* **Given information**:
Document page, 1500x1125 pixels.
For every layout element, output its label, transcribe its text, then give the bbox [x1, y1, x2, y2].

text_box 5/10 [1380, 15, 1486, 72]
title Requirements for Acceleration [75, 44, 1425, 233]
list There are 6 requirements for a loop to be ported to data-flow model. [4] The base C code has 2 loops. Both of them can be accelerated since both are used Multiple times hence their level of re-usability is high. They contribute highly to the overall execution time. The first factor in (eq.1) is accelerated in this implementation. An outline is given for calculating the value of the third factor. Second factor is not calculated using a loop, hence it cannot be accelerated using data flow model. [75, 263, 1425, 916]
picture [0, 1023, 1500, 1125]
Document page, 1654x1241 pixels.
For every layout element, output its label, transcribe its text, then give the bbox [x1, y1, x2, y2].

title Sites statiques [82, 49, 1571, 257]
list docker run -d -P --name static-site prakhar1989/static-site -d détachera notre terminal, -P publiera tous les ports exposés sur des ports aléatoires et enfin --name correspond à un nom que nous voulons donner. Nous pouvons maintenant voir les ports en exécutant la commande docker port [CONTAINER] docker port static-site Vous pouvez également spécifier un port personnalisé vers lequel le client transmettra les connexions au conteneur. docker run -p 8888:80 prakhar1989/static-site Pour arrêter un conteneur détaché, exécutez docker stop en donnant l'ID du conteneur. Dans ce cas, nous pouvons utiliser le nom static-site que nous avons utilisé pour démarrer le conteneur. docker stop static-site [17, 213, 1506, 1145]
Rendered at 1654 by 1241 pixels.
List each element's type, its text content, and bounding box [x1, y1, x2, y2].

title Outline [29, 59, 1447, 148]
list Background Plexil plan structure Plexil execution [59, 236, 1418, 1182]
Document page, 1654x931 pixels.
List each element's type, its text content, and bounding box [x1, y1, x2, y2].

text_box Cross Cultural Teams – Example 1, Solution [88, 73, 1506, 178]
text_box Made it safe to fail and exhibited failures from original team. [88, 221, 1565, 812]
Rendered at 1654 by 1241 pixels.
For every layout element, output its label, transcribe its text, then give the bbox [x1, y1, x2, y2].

* **Exercise directions**:
Copy all of the material above, swapping "bbox" for "bounding box" and leaving everything else unchanged.

* **Solved problem**:
Document page, 1500x1125 pixels.
For every layout element, output its label, transcribe its text, then give the bounding box [x1, y1, x2, y2].

text_box 5/10 [1380, 15, 1486, 72]
title Requirements for Acceleration [75, 44, 1425, 233]
list There are 6 requirements for a loop to be ported to data-flow model. [4] The base C code has 2 loops. Both of them can be accelerated since both are used Multiple times hence their level of re-usability is high. They contribute highly to the overall execution time. The first factor in (eq.1) is accelerated in this implementation. An outline is given for calculating the value of the third factor. Second factor is not calculated using a loop, hence it cannot be accelerated using data flow model. [75, 263, 1425, 916]
picture [0, 1023, 1500, 1125]
Document page, 1654x1241 pixels.
For every layout element, output its label, transcribe its text, then give the bounding box [x1, y1, x2, y2].

title Sites statiques [82, 49, 1571, 257]
list docker run -d -P --name static-site prakhar1989/static-site -d détachera notre terminal, -P publiera tous les ports exposés sur des ports aléatoires et enfin --name correspond à un nom que nous voulons donner. Nous pouvons maintenant voir les ports en exécutant la commande docker port [CONTAINER] docker port static-site Vous pouvez également spécifier un port personnalisé vers lequel le client transmettra les connexions au conteneur. docker run -p 8888:80 prakhar1989/static-site Pour arrêter un conteneur détaché, exécutez docker stop en donnant l'ID du conteneur. Dans ce cas, nous pouvons utiliser le nom static-site que nous avons utilisé pour démarrer le conteneur. docker stop static-site [17, 213, 1506, 1145]
Rendered at 1654 by 1241 pixels.
List each element's type, its text content, and bounding box [x1, y1, x2, y2].

title Outline [29, 59, 1447, 148]
list Background Plexil plan structure Plexil execution [59, 236, 1418, 1182]
Document page, 1654x931 pixels.
List each element's type, its text content, and bounding box [x1, y1, x2, y2].

text_box Cross Cultural Teams – Example 1, Solution [88, 73, 1506, 178]
text_box Made it safe to fail and exhibited failures from original team. [88, 221, 1565, 812]
Rendered at 1654 by 1241 pixels.
For every layout element, output its label, transcribe its text, then give the bounding box [x1, y1, x2, y2].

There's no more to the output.